La distinzione fra diseguaglianza di reddito e di ricchezza è poco nota al grande pubblico, che in gran parte ignora anche quella di diseguaglianza fra i consumi e ancor meno si occupa di misurare la diseguaglianza di reddito prima e dopo l’imposizione fiscale. Roba da specialisti. La parola diseguaglianza infatti ormai vive di vita propria e viene agitata come un feticcio utile a reclamare maggiore intervento pubblico in nome di una astratta giustizia sociale.

Ma aldilà di questa deriva vagamente populista, il tema esiste e merita di essere approfondito. La diseguaglianza della ricchezza, infatti, tende a cristallizzare la distribuzione dei patrimoni, e quindi favorisce il processo di polarizzazione delle opportunità, gravemente compromesse anche dalle difficoltà dell’istruzione pubblica negli ultimi due anni.

Diventa perciò utile provare a capire come la politica dei tassi bassi e degli acquisti di asset perseguita dalle banche centrali favorisca questa tendenza, agendo per lo più sul valore degli asset non solo tramite il anale del tasso di interesse, che aumenta il valore attuale dei redditi futuri, ma incoraggia la loro acquisizione che viene perseguita anche dalle BC specie lungo la curva di lunga termine delle obbligazioni. Le conseguenza le abbiamo viste in questi anni: record di borsa e mattone alle stelle, con annessi e connessi rischi derivanti da grande volatilità.

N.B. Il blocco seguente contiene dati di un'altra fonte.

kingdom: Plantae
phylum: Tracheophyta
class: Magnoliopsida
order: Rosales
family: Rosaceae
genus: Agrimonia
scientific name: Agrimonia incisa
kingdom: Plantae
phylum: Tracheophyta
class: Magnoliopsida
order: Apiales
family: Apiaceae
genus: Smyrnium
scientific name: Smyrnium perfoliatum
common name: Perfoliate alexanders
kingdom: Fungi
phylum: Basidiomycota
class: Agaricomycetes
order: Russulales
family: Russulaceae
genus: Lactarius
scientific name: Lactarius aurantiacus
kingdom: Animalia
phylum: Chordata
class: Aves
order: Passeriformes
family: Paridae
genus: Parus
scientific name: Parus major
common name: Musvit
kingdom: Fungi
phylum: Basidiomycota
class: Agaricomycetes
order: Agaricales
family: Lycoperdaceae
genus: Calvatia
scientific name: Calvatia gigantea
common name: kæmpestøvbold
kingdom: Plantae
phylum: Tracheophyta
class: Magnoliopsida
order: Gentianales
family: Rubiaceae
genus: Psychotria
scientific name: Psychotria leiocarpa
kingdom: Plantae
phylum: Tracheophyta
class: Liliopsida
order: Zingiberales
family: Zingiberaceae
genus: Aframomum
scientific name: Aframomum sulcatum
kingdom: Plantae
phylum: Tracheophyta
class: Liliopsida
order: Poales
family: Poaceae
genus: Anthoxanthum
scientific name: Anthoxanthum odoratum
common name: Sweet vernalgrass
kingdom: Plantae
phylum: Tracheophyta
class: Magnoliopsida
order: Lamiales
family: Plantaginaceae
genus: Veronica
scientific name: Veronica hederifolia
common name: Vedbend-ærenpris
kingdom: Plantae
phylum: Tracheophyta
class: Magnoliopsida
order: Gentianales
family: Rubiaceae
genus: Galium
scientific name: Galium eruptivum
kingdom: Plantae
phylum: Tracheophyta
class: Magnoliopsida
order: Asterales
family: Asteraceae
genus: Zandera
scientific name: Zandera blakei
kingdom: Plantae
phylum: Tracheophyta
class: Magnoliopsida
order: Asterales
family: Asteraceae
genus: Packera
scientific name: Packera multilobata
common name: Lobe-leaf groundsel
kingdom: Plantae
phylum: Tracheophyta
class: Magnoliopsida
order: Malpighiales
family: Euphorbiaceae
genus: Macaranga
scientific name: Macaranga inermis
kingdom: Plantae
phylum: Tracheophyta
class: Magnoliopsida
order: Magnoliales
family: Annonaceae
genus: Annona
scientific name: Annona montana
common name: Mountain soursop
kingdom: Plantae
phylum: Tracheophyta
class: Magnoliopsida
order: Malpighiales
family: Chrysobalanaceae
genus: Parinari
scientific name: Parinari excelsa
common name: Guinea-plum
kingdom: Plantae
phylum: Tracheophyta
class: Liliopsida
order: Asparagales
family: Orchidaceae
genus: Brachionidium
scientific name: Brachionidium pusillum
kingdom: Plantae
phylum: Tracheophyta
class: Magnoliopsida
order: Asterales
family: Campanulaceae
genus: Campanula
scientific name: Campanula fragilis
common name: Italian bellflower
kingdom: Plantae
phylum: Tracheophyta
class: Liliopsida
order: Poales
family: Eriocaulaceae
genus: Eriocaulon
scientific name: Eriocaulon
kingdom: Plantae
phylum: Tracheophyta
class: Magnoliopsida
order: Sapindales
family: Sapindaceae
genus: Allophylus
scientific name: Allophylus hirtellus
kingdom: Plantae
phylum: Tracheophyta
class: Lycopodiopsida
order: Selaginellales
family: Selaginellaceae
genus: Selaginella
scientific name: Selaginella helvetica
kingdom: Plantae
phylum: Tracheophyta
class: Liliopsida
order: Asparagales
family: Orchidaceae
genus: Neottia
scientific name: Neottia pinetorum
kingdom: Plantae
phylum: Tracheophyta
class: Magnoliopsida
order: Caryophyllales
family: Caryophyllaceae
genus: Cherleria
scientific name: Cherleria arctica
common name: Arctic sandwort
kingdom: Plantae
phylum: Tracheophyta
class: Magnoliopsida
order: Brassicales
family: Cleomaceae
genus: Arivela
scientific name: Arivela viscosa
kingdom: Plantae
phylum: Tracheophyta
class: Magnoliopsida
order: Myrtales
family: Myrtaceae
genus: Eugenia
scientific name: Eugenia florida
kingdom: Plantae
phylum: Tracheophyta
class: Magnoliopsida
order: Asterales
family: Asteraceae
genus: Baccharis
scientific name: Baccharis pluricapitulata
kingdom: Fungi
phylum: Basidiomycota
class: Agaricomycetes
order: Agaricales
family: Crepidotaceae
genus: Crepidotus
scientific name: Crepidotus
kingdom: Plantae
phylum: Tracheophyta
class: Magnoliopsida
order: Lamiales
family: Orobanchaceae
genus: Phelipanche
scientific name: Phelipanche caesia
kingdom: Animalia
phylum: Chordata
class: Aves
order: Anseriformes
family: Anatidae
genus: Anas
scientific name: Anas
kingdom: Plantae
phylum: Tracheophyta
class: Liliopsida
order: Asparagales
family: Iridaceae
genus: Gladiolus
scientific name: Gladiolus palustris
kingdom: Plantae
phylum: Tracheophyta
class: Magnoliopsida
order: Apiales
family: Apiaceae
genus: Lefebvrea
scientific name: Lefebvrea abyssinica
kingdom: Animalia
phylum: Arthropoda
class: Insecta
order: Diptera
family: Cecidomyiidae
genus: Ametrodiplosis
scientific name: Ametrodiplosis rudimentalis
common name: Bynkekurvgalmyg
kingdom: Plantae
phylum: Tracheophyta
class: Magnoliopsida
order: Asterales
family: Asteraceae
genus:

Secondo la Bis “L’effetto degli acquisti di attività da parte delle banche centrali e dei tassi di interesse bassi a lungo sulla disuguaglianza della ricchezza dipende criticamente su chi possiede case, obbligazioni e azioni”. Quando i prezzi degli asset salgano, tutti se ne avvantaggiano, ma chi possiede ricchezza finanziaria, quindi azioni e obbligazioni, tende a godere di più di tali rialzi rispetto a chi magari ha solo una casa di proprietà. I soldi fanno soldi recita il proverbio, e non va troppo lontano dal vero.

Per questa ragione, poiché i benestanti non solo hanno di solito (almeno) una casa di proprietà, ma anche dei titoli, ecco che godono di un guadagno relativo maggiore che finisce con l’ampliare il divario di ricchezza con i ceti più deboli una volta che si realizzino politiche di tassi bassi. Così come può accadere il contrario. Dipende da quanto aumentano i prezzi delle case rispetto al patrimonio netto.

Secondo le osservazioni svolte dalla Bis, “negli Stati Uniti, in Francia e in Germania, gli acquisti di asset su larga scala post-GFC non hanno generato un notevole aumento della disuguaglianza tra il 10% più ricco, o addirittura tra l’1% della popolazione più abbiente”. E tuttavia la Banca riconosce che “l’aumento dei prezzi delle case avrebbe ancora implicazioni distributive tra i proprietari e inquilini, in genere favorendo gli anziani a scapito dei giovani”. Il tutto ricordando che “la diseguaglianza delle ricchezza è molto difficile da misurare”. Per cui rimane il dubbio. Sarà pur vero che gli effetti della politica monetaria sulla diseguaglianza della ricchezza sono stati finora modesti. Ma anche l’ipotesi contraria è plausibile. E questo nessuno può negarlo.